Until recent years play was seen as a way for children to kill time. But, as psychologists and neuroscientists have discovered more about the way in which children develop, and have gained a deeper understanding of the brain, the role of 'play' has been researched and studied in great detail.


It's now widely agreed that 'play' is the universal language of children - it's their work. It enables them to gain a deeper understanding of themselves and the way in which the world around them operates. It builds foundations for communication and creativity and starts to introduce empathy. It allows them to put on different hats, to negotiate boundaries and share. It builds connections and amazingly, it begins from day one.


Sensory Play

At the start of life, a child craves interaction. They want touch, eye contact and pre-verbal conversation. After a while they may start to make cooing noises and enjoy games like peek-a-boo. Babies may then move on to responding to the the simple action of watching an adult hide an object and making it reappear, something that teaches them that people and objects can exist in the world without them actually seeing them.


When I took a moment to indulge in times like this with my little one, people looked at me as if I was mad. The idea of play seems to split the adult world, and in my role as a new mum, I was worried about being judged. But, I quickly realised that for babies this is the beginning of game playing, and a great way to build the brain physically, intellectually, neurologically and socially.


Projective play

Following on from sensory play, children move to a phase called projective play. At this point they start to use objects such as toys to project thoughts, feelings and scenarios. It's likely that we've all seen children wheeling a tiny car up and down, or making shapes in the sand. They become curious about beings outside of their own selves, exploring separation and the idea of taking turns.

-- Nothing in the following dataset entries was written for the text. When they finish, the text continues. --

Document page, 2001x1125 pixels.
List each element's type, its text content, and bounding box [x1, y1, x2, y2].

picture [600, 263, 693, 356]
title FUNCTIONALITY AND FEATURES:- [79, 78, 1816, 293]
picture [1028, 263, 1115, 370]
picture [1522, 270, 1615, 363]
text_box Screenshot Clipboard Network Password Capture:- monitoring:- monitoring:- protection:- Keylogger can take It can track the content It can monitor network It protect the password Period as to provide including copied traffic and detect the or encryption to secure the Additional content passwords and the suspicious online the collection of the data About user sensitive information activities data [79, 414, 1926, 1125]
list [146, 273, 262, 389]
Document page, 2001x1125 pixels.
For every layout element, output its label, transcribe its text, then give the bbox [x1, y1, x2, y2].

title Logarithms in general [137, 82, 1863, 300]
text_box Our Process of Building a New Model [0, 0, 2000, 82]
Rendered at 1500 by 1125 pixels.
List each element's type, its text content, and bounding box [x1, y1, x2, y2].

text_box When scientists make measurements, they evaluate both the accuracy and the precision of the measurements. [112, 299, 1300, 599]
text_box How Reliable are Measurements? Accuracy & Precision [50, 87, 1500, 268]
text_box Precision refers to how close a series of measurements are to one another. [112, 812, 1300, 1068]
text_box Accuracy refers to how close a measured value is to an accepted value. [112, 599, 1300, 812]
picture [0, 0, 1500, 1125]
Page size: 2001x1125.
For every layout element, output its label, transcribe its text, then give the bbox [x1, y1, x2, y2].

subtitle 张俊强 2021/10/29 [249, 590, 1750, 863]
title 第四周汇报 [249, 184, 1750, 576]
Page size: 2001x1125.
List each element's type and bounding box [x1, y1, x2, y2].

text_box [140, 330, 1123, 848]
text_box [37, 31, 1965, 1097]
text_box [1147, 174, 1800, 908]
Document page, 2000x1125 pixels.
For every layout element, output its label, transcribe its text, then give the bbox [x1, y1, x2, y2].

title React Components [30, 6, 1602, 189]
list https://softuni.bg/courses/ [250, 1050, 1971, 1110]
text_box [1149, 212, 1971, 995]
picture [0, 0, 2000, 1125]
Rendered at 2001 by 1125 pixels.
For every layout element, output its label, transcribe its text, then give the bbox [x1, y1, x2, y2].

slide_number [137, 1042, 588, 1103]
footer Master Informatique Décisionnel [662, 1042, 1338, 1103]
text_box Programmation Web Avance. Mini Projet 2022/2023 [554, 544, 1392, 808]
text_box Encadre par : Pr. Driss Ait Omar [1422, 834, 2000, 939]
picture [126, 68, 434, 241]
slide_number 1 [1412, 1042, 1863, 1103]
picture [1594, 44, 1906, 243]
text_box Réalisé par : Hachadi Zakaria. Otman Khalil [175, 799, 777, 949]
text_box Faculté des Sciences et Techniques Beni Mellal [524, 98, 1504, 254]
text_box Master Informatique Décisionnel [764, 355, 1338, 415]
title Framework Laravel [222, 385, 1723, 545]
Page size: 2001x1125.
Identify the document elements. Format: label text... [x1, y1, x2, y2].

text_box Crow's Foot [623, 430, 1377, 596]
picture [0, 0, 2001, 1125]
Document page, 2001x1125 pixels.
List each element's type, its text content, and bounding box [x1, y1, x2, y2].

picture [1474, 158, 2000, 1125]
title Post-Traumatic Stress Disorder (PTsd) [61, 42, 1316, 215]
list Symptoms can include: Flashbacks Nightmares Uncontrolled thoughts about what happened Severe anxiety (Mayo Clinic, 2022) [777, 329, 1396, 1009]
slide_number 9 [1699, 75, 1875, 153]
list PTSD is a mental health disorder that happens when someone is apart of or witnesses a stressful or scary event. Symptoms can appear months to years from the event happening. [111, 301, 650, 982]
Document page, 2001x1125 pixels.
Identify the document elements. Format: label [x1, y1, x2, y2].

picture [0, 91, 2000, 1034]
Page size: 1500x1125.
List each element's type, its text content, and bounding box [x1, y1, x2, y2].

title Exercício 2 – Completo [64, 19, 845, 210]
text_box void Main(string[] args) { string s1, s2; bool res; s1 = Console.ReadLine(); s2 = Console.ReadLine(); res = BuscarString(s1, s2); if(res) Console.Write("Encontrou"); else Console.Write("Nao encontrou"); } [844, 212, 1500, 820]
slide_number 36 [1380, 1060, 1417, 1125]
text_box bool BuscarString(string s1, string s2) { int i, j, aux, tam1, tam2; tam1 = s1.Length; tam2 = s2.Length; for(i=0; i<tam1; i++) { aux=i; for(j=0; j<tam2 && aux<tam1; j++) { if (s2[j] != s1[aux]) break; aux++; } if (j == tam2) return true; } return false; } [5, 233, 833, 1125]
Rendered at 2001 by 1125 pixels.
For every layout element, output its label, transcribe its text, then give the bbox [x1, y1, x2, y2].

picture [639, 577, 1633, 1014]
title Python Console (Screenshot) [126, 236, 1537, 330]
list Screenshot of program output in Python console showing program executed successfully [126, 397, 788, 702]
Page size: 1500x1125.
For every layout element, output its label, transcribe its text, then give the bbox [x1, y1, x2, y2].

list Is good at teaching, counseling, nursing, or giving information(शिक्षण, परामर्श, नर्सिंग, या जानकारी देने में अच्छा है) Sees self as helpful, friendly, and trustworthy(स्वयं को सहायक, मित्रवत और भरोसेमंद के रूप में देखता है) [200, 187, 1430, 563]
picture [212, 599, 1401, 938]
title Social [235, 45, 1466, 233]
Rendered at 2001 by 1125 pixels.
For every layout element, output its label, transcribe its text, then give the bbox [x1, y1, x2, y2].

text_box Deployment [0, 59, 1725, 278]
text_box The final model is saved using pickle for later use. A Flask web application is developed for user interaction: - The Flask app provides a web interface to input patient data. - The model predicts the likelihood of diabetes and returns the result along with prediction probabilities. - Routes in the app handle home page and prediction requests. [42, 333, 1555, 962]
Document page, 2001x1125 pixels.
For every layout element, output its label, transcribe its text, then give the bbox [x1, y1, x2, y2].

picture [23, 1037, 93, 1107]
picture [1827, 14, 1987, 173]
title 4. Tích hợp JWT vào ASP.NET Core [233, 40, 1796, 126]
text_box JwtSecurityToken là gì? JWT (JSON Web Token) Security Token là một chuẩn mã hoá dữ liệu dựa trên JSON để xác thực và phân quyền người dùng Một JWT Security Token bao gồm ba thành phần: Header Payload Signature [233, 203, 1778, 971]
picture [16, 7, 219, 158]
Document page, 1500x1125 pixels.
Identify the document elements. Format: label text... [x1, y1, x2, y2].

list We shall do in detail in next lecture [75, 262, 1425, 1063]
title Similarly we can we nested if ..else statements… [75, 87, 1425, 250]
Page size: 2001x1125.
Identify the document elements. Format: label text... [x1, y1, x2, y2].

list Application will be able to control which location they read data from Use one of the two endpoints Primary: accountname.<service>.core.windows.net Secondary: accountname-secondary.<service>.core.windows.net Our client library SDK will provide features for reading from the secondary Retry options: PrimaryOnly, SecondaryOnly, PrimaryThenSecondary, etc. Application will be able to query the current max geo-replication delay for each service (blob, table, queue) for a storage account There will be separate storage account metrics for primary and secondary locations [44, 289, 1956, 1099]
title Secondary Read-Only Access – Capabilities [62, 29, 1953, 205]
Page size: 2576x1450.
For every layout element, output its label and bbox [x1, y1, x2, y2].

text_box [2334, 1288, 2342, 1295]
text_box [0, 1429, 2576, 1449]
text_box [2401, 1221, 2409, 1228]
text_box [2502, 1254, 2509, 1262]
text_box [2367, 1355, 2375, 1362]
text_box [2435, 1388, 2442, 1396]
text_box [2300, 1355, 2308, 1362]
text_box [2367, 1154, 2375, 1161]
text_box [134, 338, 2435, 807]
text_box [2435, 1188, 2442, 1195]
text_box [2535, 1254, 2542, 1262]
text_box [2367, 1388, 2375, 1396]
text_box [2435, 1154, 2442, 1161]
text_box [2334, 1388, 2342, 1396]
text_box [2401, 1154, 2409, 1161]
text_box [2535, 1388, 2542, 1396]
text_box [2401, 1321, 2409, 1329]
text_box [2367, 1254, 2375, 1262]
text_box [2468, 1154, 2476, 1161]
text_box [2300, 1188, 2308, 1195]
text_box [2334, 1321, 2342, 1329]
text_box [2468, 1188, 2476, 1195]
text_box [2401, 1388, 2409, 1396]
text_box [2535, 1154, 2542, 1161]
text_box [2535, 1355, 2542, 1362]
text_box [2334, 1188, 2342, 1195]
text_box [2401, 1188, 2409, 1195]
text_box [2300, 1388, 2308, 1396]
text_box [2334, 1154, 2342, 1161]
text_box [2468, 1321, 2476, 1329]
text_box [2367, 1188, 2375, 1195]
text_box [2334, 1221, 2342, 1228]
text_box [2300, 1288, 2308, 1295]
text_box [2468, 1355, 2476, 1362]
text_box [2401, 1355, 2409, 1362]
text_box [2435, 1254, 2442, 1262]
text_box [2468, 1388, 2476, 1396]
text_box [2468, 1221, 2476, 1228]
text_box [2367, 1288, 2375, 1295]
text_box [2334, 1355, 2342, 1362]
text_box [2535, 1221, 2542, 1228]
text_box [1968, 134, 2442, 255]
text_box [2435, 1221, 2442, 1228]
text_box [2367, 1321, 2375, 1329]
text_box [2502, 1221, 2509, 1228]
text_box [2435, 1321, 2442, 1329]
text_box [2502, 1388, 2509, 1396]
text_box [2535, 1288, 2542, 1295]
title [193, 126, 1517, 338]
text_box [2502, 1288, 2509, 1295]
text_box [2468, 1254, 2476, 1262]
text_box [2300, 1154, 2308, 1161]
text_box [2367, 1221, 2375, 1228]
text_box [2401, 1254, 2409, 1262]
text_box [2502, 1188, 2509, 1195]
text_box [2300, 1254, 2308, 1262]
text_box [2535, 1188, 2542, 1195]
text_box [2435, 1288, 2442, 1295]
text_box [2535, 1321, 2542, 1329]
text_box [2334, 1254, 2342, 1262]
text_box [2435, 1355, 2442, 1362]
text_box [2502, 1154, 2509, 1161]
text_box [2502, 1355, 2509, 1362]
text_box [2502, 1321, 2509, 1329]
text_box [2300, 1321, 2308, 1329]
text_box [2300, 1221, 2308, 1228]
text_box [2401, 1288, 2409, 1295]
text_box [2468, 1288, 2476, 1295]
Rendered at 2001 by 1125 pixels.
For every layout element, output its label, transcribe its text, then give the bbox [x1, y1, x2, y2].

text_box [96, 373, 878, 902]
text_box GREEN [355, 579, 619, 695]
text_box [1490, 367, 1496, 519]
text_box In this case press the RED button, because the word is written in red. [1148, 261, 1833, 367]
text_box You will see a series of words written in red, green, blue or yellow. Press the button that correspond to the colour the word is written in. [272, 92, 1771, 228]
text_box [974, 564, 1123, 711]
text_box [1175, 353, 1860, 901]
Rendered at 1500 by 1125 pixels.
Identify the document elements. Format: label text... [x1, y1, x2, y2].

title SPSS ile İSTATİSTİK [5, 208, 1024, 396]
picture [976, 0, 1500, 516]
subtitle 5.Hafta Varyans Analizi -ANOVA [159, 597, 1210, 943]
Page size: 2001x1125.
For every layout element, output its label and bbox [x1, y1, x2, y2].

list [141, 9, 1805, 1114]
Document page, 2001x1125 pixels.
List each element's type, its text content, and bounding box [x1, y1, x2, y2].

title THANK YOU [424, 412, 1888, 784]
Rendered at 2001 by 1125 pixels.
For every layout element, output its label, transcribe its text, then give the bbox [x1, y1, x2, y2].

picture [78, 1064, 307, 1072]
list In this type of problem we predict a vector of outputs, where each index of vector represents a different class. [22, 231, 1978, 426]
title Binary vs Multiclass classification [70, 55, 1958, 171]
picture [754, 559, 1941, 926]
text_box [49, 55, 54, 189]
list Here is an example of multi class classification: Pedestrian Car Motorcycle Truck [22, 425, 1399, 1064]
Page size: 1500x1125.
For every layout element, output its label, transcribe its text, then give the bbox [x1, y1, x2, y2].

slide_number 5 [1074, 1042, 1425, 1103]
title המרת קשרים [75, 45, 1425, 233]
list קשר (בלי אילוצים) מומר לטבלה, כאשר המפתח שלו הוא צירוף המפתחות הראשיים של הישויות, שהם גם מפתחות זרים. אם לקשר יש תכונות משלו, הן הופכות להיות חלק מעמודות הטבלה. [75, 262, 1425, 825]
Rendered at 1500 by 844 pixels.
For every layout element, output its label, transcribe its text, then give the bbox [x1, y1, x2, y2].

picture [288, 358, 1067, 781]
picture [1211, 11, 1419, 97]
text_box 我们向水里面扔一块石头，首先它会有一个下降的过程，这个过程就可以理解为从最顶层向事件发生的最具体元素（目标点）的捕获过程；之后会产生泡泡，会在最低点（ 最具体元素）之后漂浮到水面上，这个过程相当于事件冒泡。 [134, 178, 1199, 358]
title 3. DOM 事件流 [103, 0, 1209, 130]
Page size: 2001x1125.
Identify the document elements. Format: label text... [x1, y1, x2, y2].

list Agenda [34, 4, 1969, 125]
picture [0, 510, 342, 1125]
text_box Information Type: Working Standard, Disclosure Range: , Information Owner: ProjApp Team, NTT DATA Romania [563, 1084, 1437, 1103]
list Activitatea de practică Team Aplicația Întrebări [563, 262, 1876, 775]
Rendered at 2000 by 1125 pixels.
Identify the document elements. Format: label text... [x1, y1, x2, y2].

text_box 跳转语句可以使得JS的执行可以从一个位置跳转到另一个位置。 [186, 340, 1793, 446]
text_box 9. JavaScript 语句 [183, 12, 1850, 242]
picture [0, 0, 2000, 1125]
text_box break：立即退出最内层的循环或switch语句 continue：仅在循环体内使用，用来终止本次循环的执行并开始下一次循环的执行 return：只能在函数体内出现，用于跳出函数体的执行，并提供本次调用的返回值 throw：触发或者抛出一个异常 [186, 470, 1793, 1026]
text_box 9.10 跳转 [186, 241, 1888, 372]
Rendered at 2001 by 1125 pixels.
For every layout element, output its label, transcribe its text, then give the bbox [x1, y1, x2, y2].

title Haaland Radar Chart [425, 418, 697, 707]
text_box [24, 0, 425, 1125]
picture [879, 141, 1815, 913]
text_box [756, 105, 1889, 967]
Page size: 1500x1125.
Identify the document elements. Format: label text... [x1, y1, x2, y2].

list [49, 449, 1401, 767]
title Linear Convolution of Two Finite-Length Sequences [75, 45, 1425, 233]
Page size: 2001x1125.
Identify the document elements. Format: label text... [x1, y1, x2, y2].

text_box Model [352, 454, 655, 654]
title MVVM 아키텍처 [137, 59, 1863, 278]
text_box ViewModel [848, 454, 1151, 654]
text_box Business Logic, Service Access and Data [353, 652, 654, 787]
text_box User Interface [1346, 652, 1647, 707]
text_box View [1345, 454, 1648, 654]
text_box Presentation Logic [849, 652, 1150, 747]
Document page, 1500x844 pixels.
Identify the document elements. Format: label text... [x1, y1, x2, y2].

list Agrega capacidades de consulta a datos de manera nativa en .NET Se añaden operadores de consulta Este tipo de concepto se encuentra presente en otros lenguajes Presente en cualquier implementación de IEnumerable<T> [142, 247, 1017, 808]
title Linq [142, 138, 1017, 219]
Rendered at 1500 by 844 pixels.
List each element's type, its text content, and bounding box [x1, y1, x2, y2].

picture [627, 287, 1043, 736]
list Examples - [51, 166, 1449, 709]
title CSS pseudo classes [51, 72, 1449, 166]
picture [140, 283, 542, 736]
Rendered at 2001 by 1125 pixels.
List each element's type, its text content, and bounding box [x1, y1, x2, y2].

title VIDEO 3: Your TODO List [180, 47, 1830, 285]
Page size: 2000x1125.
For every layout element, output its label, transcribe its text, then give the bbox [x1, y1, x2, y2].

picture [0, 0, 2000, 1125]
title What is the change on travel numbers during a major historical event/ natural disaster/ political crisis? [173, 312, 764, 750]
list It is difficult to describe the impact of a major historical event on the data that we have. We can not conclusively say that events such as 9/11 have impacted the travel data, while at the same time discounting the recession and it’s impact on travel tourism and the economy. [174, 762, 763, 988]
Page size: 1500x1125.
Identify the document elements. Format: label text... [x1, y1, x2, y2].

It's this point that many parents and caregivers dread, as the idea of play, and the use of imagination to create characters and situations is so alien. In talking to friends about this topic I hear words like, 'but it feels silly,' or 'I'm just not very good at playing games.' Of course, children don't care about either of these things, but the awareness that adults have with regard to what is deemed acceptable and the way that society views them can sometimes take over.


Narrative and role play

Eventually, children tend to move to narrative and role play. They try on different hats and take on characters, playing with peers, siblings or adults. They negotiate with others and start to exercise control. "I want to be the doctor daddy" or "today I'm the teacher." "You sit there and I'll go shopping." They try out life as someone else and create their own rules. They ask that adults enter their world and go along with their game, without challenging or correcting.


And then there's contact games such as 'it' and conkers. There's clapping games, football and skipping. Physical, interactive games that explore bodily strength and competition. The ideas of loss and winning.


Connecting with our inner child

Childhood is such a personal experience for each of us. Some may long for bygone days, whilst others may not wish to relive their earlier years. Couple this with the fact that play isn't encouraged for the adult population, (unless it involves alcohol), it's easy to see why many feel they struggle to connect with children on this level. But, finding our inner child will help the development of our children and it doesn't need to be scary.


It can be as simple as getting on a swing or reading a story in an animated way. If you find the idea of play intimidating or silly then start slowly. No one is expecting you to write and direct a Hollywood standard story with the use of puppets, but I suspect that you could become comfortable with the idea of popping a puppet on to hold a conversation.

You could mess around with paint or playdough, pick up a pencil to write or draw. If you have a happy childhood memory, then why not revisit your happy place, taking your child with you and see if that inspires you. You might want to play hopscotch or use pots and pans as instruments.


No matter what you do, your child won't be thinking that you're silly. Instead you'll be bonding with them and lighting up their world. You can get alongside them, in their magical moment and let them lead. You'll be helping their emotional development, communicating, sharing and imagining. After all there is no right or wrong, and and who knows, after a while you might just enjoy becoming reacquainted with your inner child and sparking your own creativity.